Istruzioni di lavoro
Riporta parola per parola il passo del testo sull'Università di Cracovia che comincia con "Più concretamente, si" e finisce con "di subire deadnaming.".

Testo fornito
"""

Oggi, dall’Università di Cracovia, arriva in questo senso una buona notizia: grazie all’impegno dell’associazione studentesca TęczUJ, d’ora in poi sarà possibile, per le persone nonbinarie o transgender, essere chiamate con il nome scelto dalle stesse.

Più concretamente, si potrà inserire il proprio nome nel sistema USOS (il sistema usato in polonia per iscriversi ai corsi universitari), ma anche teams e pegaz, autonomamente, per evitare di subire deadnaming.

Così facendo, non ci si baserà su quanto scritto sulla carta di identità per rivolgersi, per esempio in un’email, a unə studentə, ma sul nome effettivamente usato dalla persona interessata.

Il problema del deadnaming (spiegone per chi ne avesse bisogno: il deadnaming è l’atto di rivolgersi a una persona transgender o non-binaria con il nome che non usano più, ovvero il “dead name”, il nome morto, che magari è ancora quello che compare sulla carta d’identità) non è da sottovalutare e, negli ultimi mesi, a causa della didattica a distanza, è sembrato acuirsi.

"""

Dati raccolti
"""

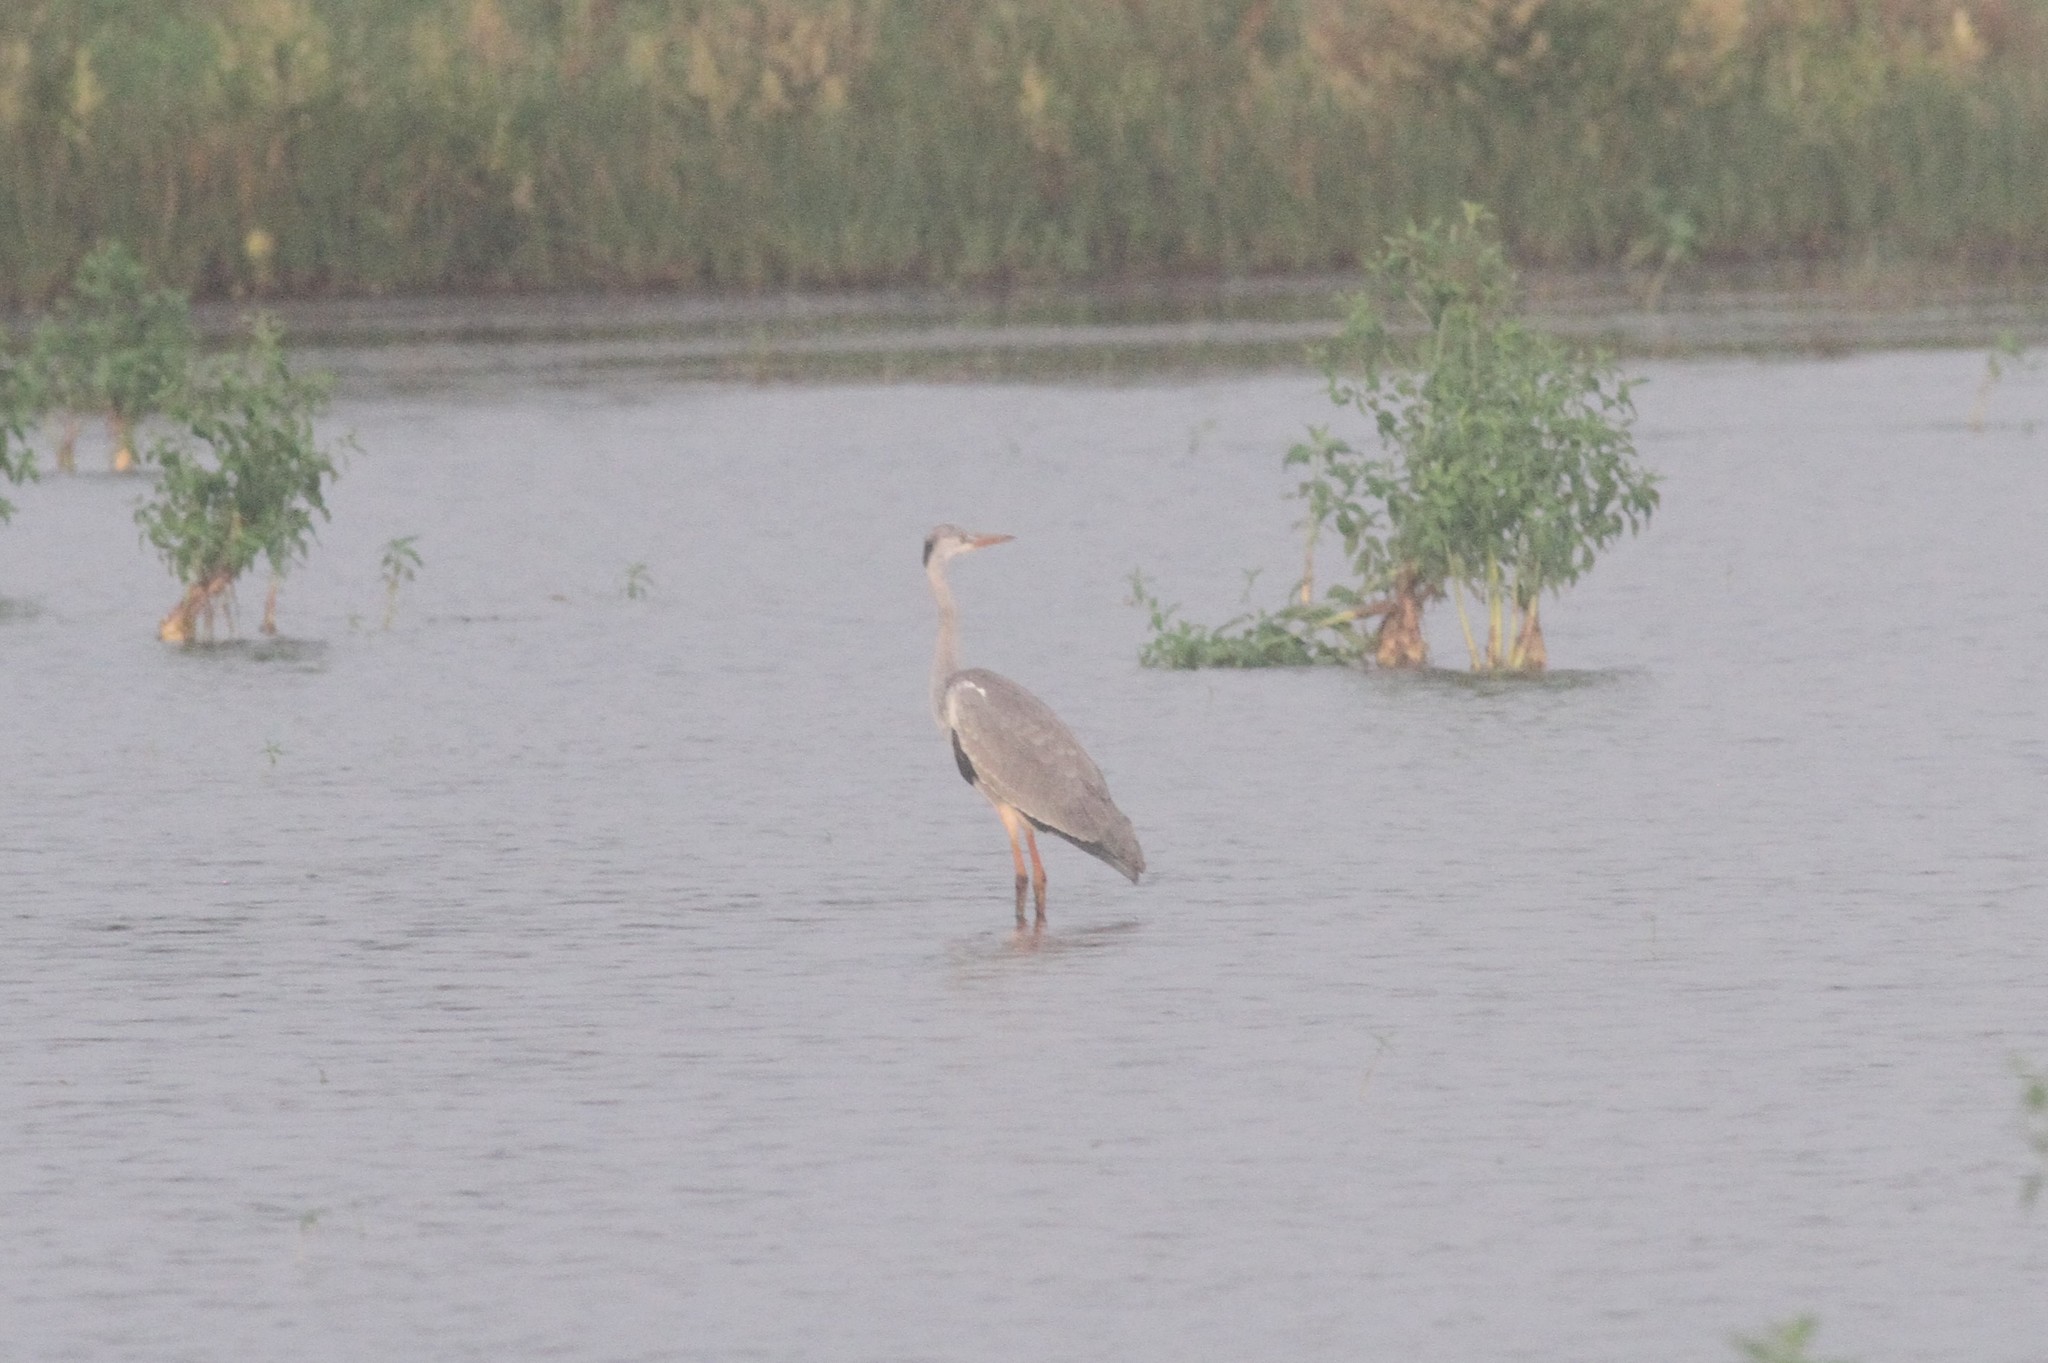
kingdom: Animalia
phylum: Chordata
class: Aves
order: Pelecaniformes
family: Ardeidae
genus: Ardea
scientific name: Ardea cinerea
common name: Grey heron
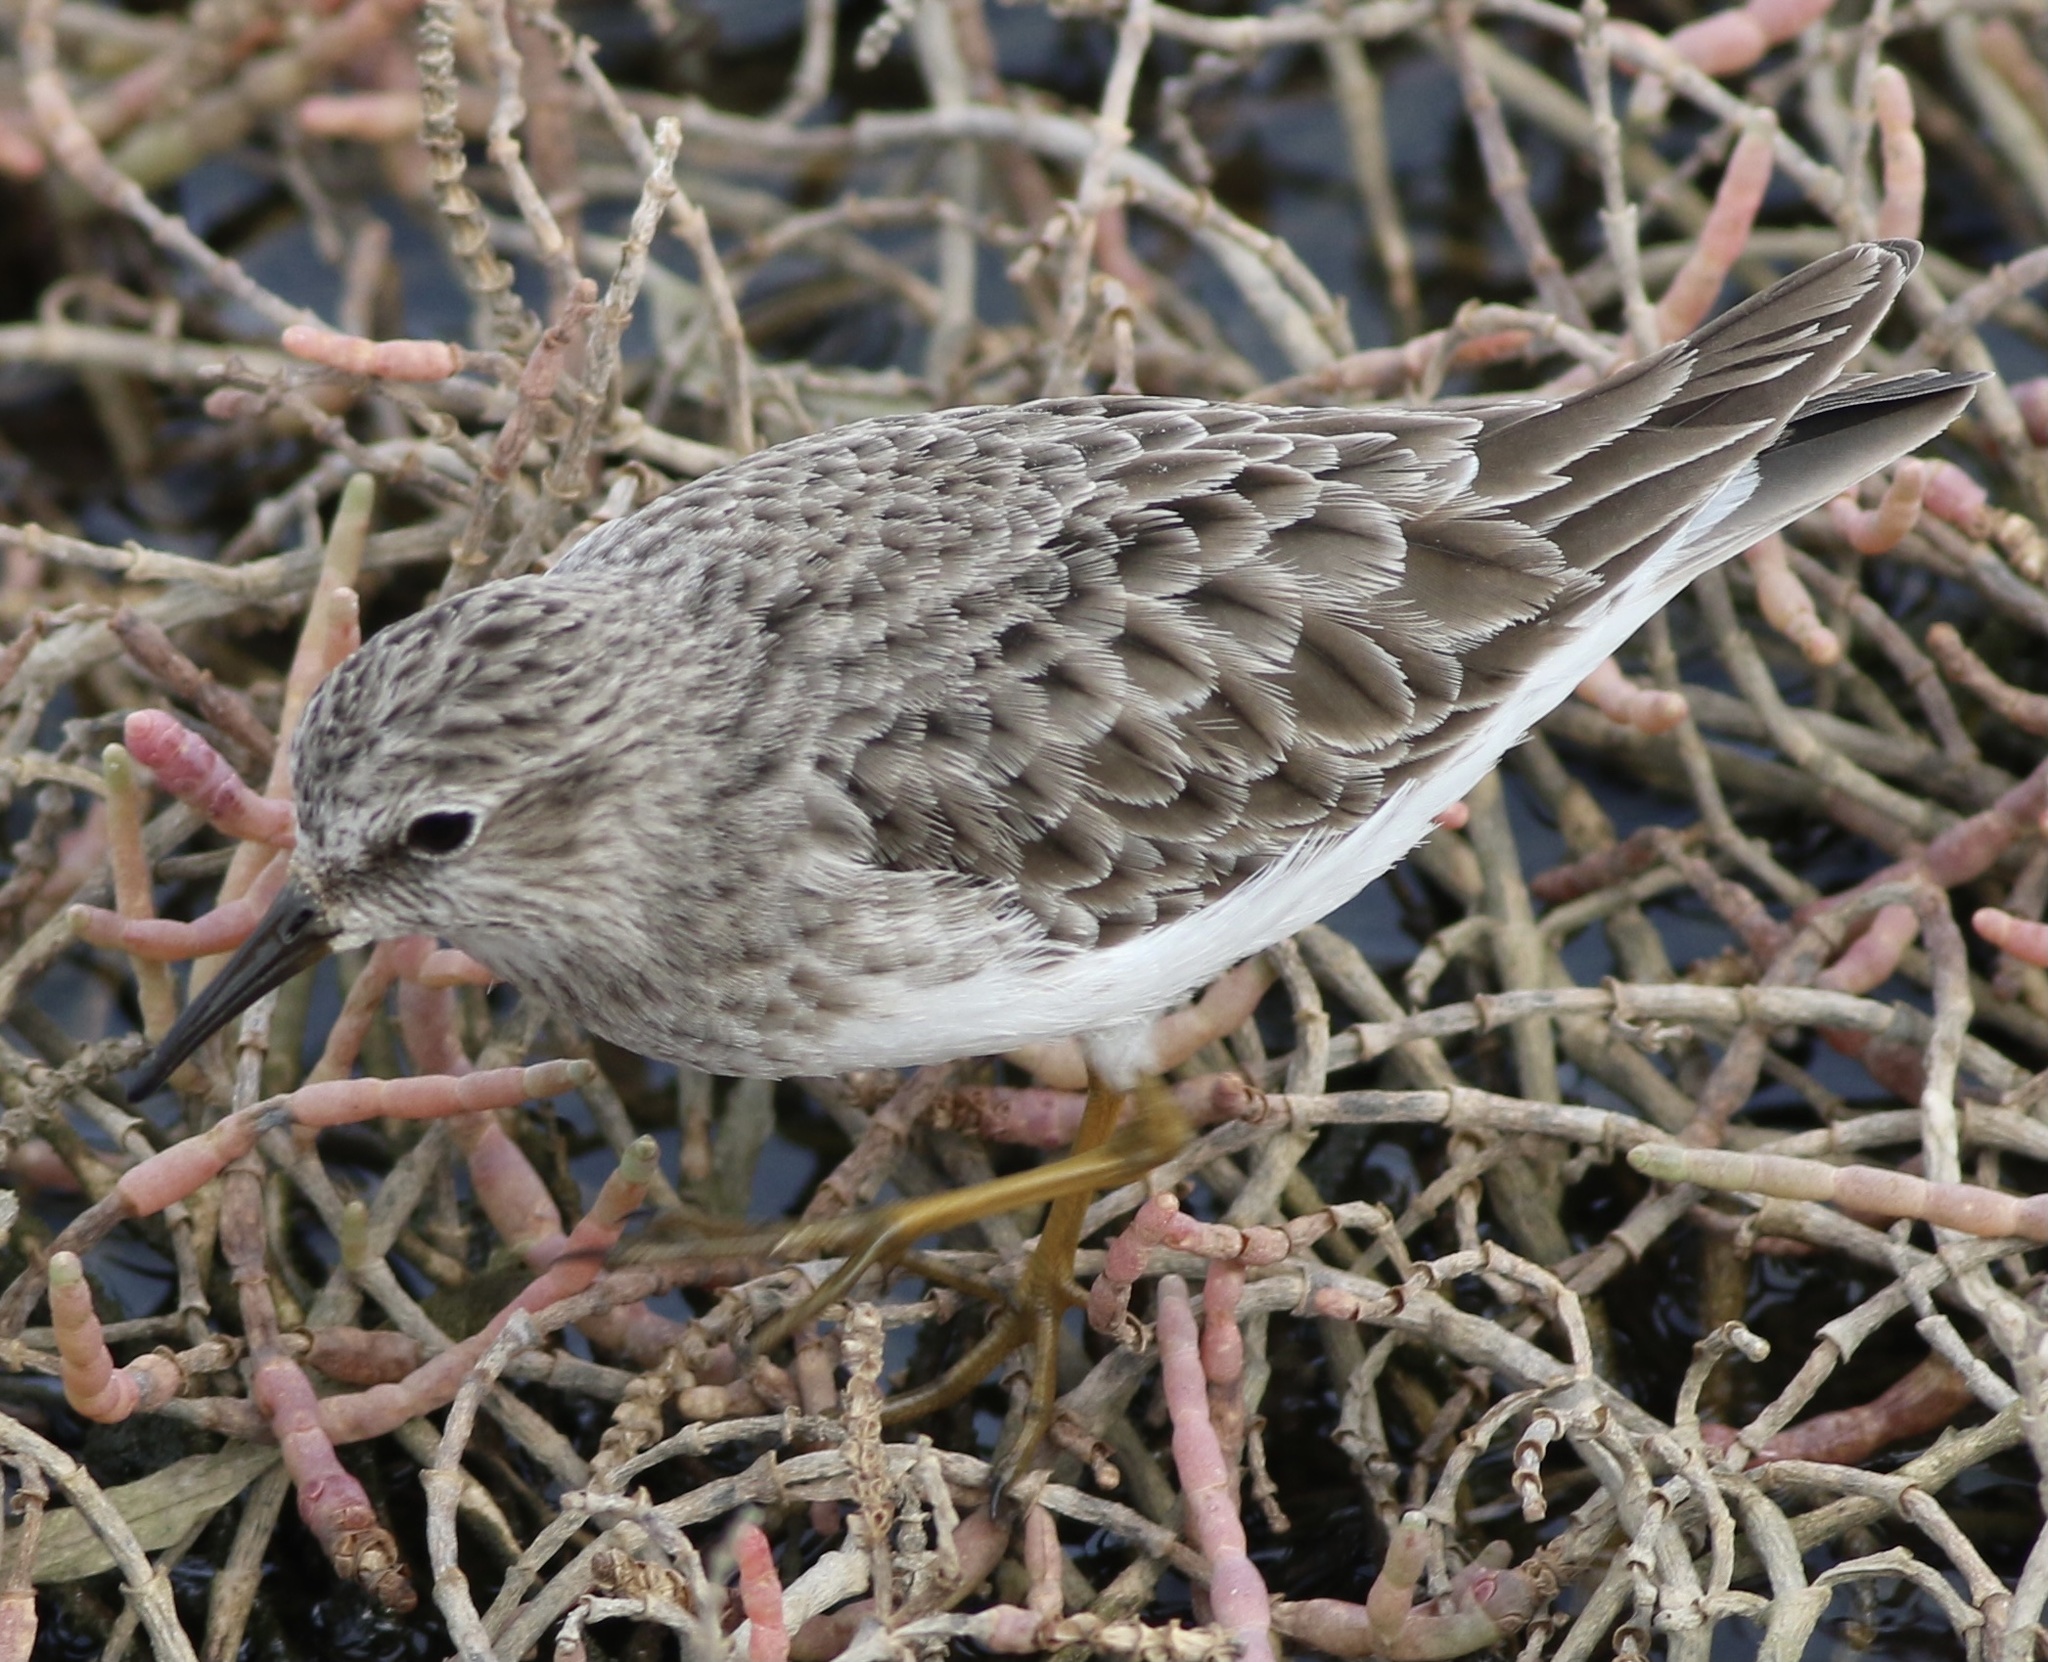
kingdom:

"""

Risultato qui sotto
Più concretamente, si potrà inserire il proprio nome nel sistema USOS (il sistema usato in polonia per iscriversi ai corsi universitari), ma anche teams e pegaz, autonomamente, per evitare di subire deadnaming.